BRIEF 1:
Answer these questions from the text on developer toil:
(a) Which two organizations collaborated with the subsequent research on toil?
(b) What are the two primary risks of toil?
(c) What does the text identify as the primary source of toil?
BRIEF 2: Reproduce the text on developer toil word for word, from "Disengagement: Too much" up to and including "services, i.e., scale.".
BRIEF 3: According to the text on developer toil, why can too much toil cause developers to disengage from their work? Answer in one to three sentences.

TEXT PROVIDED:

Rau named six characteristics of toil, from manual and repetitive to tactical and O(n) with service growth. Subsequent research, a collaboration with Eindhoven University of Technology and financial services company ING, found that the most common properties are repetitive, manual, and devoid of value.
While toil encompasses many characteristics, its most common feature is the repetitive, manual, and value-less nature of the work. Though toil doesn’t merely refer to work people don’t want to do, the tasks in question often still feel that way. What job doesn’t involve little repetitive annoyances?
There are two primary risks here:
Burnout: Too much toil can lead developers to burnout because they have to work too hard and too often.
Disengagement: Too much can lead developers to disengage from their work because they’re working on tasks that aren’t fulfilling or valuable.
The consequences of these risks grow as more developers across teams feel the damage. Eventually, entire teams and organizations can suffer from an accumulated hit to productivity and a hard-to-identify gap in innovation.
No developer wants to toil, but toil almost inevitably emerges anyway. Why?
The primary source of toil is the leap from one predictable service to many unpredictable services, i.e., scale.
When a developer builds and tests a service on their machine, they can only be semi-confident about how it will perform in production systemstt. What happens when 50,000 customers use it at once? What happens when all those users are coming from different regions across the world?
Once live, a developer may repeatedly return to a service to ensure it remains operational under real traffic. Though developers try their best to simulate real-world conditions, the real world always has ways of proving the simulation at least somewhat deficient.

SUPPLIED DATA:

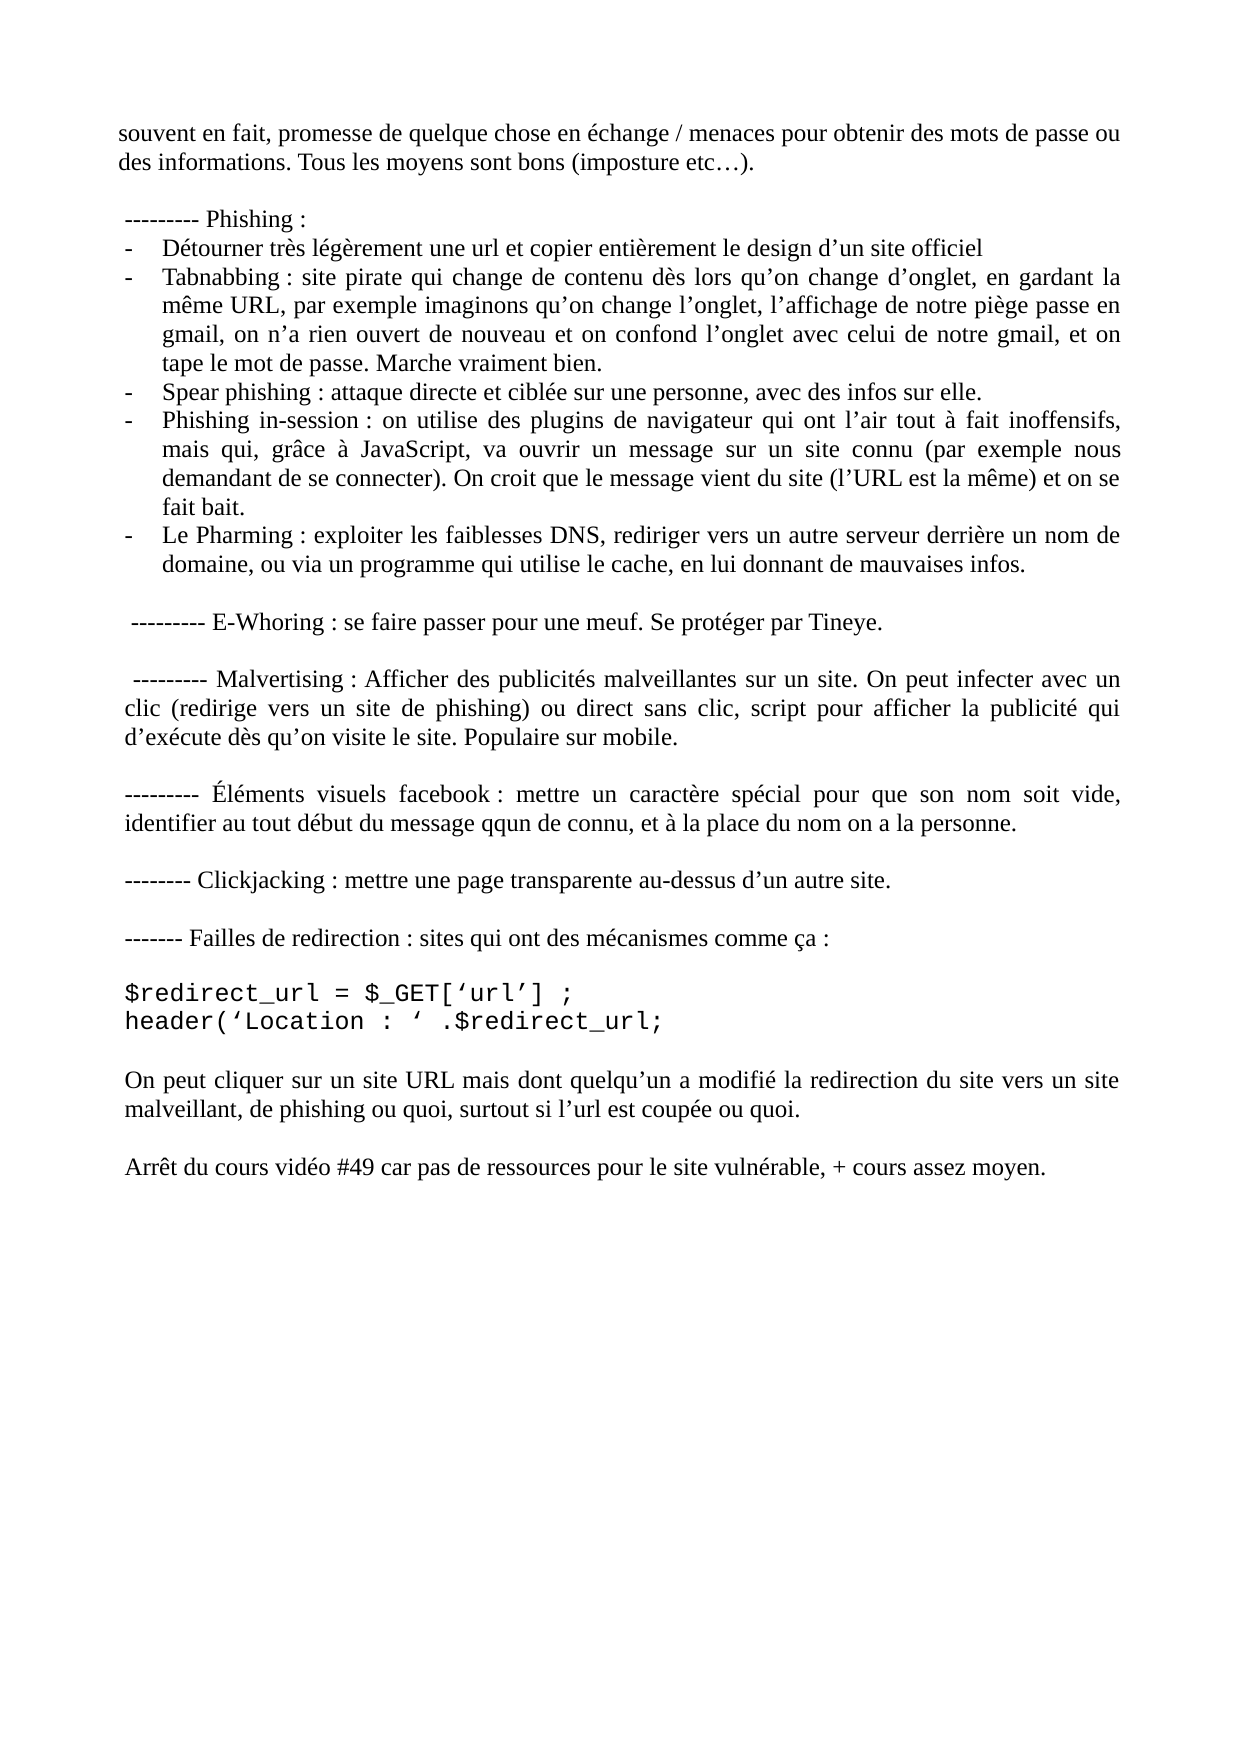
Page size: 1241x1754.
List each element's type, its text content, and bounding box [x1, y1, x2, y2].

EXPECTED OUTPUT 1:
(a) Eindhoven University of Technology and the financial services company ING.
(b) Burnout and disengagement.
(c) Scale, meaning the leap from one predictable service to many unpredictable services.

EXPECTED OUTPUT 2:
Disengagement: Too much can lead developers to disengage from their work because they’re working on tasks that aren’t fulfilling or valuable.
The consequences of these risks grow as more developers across teams feel the damage. Eventually, entire teams and organizations can suffer from an accumulated hit to productivity and a hard-to-identify gap in innovation.
No developer wants to toil, but toil almost inevitably emerges anyway. Why?
The primary source of toil is the leap from one predictable service to many unpredictable services, i.e., scale.

EXPECTED OUTPUT 3: Too much toil can cause developers to disengage because they are working on tasks that are neither fulfilling nor valuable.